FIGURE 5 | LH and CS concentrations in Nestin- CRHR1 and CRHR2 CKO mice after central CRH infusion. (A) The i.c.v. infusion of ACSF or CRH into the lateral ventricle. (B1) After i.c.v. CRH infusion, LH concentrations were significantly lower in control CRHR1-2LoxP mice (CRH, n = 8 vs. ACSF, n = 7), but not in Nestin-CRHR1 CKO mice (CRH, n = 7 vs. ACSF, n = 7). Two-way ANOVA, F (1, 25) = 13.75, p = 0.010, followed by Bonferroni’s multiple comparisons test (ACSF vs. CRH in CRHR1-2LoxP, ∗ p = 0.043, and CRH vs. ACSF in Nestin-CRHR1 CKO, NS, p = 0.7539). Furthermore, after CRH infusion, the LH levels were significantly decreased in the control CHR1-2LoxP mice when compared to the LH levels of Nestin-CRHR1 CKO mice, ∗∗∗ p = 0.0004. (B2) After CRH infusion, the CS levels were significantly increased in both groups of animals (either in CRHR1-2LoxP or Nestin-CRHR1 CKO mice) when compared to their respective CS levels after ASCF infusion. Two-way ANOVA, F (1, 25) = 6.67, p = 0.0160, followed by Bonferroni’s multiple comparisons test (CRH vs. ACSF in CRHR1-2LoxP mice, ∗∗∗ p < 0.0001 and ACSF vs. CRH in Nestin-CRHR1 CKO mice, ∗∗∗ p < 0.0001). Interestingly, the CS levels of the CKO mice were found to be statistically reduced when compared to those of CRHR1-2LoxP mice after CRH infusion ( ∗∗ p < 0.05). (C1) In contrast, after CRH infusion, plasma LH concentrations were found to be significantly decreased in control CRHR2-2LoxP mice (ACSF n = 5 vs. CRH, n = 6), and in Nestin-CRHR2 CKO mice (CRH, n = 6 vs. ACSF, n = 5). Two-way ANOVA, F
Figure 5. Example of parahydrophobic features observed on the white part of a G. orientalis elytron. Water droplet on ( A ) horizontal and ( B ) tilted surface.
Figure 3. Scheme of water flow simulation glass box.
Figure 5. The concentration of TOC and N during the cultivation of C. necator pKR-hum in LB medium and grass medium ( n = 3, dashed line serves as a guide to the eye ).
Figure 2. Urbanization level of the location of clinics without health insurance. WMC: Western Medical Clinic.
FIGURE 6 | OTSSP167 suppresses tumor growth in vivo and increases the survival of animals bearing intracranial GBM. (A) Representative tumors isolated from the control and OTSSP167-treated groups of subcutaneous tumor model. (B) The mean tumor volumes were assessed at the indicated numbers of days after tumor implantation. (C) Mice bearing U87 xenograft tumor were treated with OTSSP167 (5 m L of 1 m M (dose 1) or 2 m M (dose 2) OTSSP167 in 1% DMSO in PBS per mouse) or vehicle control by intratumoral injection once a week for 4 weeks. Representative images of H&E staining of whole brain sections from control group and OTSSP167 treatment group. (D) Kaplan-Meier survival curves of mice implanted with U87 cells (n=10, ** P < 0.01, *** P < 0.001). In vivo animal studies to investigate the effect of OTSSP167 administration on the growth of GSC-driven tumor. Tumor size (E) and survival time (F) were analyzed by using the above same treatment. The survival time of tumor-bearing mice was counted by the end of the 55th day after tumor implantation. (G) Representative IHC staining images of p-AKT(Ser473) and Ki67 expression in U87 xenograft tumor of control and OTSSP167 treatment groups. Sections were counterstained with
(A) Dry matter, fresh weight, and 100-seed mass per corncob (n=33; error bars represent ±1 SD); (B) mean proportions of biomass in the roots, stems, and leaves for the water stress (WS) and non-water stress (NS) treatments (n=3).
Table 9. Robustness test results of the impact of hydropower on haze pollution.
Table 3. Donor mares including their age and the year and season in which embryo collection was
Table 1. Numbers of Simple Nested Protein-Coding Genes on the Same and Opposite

══════════

The full listing must be retyped precisely, with no line left out.

FIGURE 5 | LH and CS concentrations in Nestin- CRHR1 and CRHR2 CKO mice after central CRH infusion. (A) The i.c.v. infusion of ACSF or CRH into the lateral ventricle. (B1) After i.c.v. CRH infusion, LH concentrations were significantly lower in control CRHR1-2LoxP mice (CRH, n = 8 vs. ACSF, n = 7), but not in Nestin-CRHR1 CKO mice (CRH, n = 7 vs. ACSF, n = 7). Two-way ANOVA, F (1, 25) = 13.75, p = 0.010, followed by Bonferroni’s multiple comparisons test (ACSF vs. CRH in CRHR1-2LoxP, ∗ p = 0.043, and CRH vs. ACSF in Nestin-CRHR1 CKO, NS, p = 0.7539). Furthermore, after CRH infusion, the LH levels were significantly decreased in the control CHR1-2LoxP mice when compared to the LH levels of Nestin-CRHR1 CKO mice, ∗∗∗ p = 0.0004. (B2) After CRH infusion, the CS levels were significantly increased in both groups of animals (either in CRHR1-2LoxP or Nestin-CRHR1 CKO mice) when compared to their respective CS levels after ASCF infusion. Two-way ANOVA, F (1, 25) = 6.67, p = 0.0160, followed by Bonferroni’s multiple comparisons test (CRH vs. ACSF in CRHR1-2LoxP mice, ∗∗∗ p < 0.0001 and ACSF vs. CRH in Nestin-CRHR1 CKO mice, ∗∗∗ p < 0.0001). Interestingly, the CS levels of the CKO mice were found to be statistically reduced when compared to those of CRHR1-2LoxP mice after CRH infusion ( ∗∗ p < 0.05). (C1) In contrast, after CRH infusion, plasma LH concentrations were found to be significantly decreased in control CRHR2-2LoxP mice (ACSF n = 5 vs. CRH, n = 6), and in Nestin-CRHR2 CKO mice (CRH, n = 6 vs. ACSF, n = 5). Two-way ANOVA, F
Figure 5. Example of parahydrophobic features observed on the white part of a G. orientalis elytron. Water droplet on ( A ) horizontal and ( B ) tilted surface.
Figure 3. Scheme of water flow simulation glass box.
Figure 5. The concentration of TOC and N during the cultivation of C. necator pKR-hum in LB medium and grass medium ( n = 3, dashed line serves as a guide to the eye ).
Figure 2. Urbanization level of the location of clinics without health insurance. WMC: Western Medical Clinic.
FIGURE 6 | OTSSP167 suppresses tumor growth in vivo and increases the survival of animals bearing intracranial GBM. (A) Representative tumors isolated from the control and OTSSP167-treated groups of subcutaneous tumor model. (B) The mean tumor volumes were assessed at the indicated numbers of days after tumor implantation. (C) Mice bearing U87 xenograft tumor were treated with OTSSP167 (5 m L of 1 m M (dose 1) or 2 m M (dose 2) OTSSP167 in 1% DMSO in PBS per mouse) or vehicle control by intratumoral injection once a week for 4 weeks. Representative images of H&E staining of whole brain sections from control group and OTSSP167 treatment group. (D) Kaplan-Meier survival curves of mice implanted with U87 cells (n=10, ** P < 0.01, *** P < 0.001). In vivo animal studies to investigate the effect of OTSSP167 administration on the growth of GSC-driven tumor. Tumor size (E) and survival time (F) were analyzed by using the above same treatment. The survival time of tumor-bearing mice was counted by the end of the 55th day after tumor implantation. (G) Representative IHC staining images of p-AKT(Ser473) and Ki67 expression in U87 xenograft tumor of control and OTSSP167 treatment groups. Sections were counterstained with
(A) Dry matter, fresh weight, and 100-seed mass per corncob (n=33; error bars represent ±1 SD); (B) mean proportions of biomass in the roots, stems, and leaves for the water stress (WS) and non-water stress (NS) treatments (n=3).
Table 9. Robustness test results of the impact of hydropower on haze pollution.
Table 3. Donor mares including their age and the year and season in which embryo collection was
Table 1. Numbers of Simple Nested Protein-Coding Genes on the Same and Opposite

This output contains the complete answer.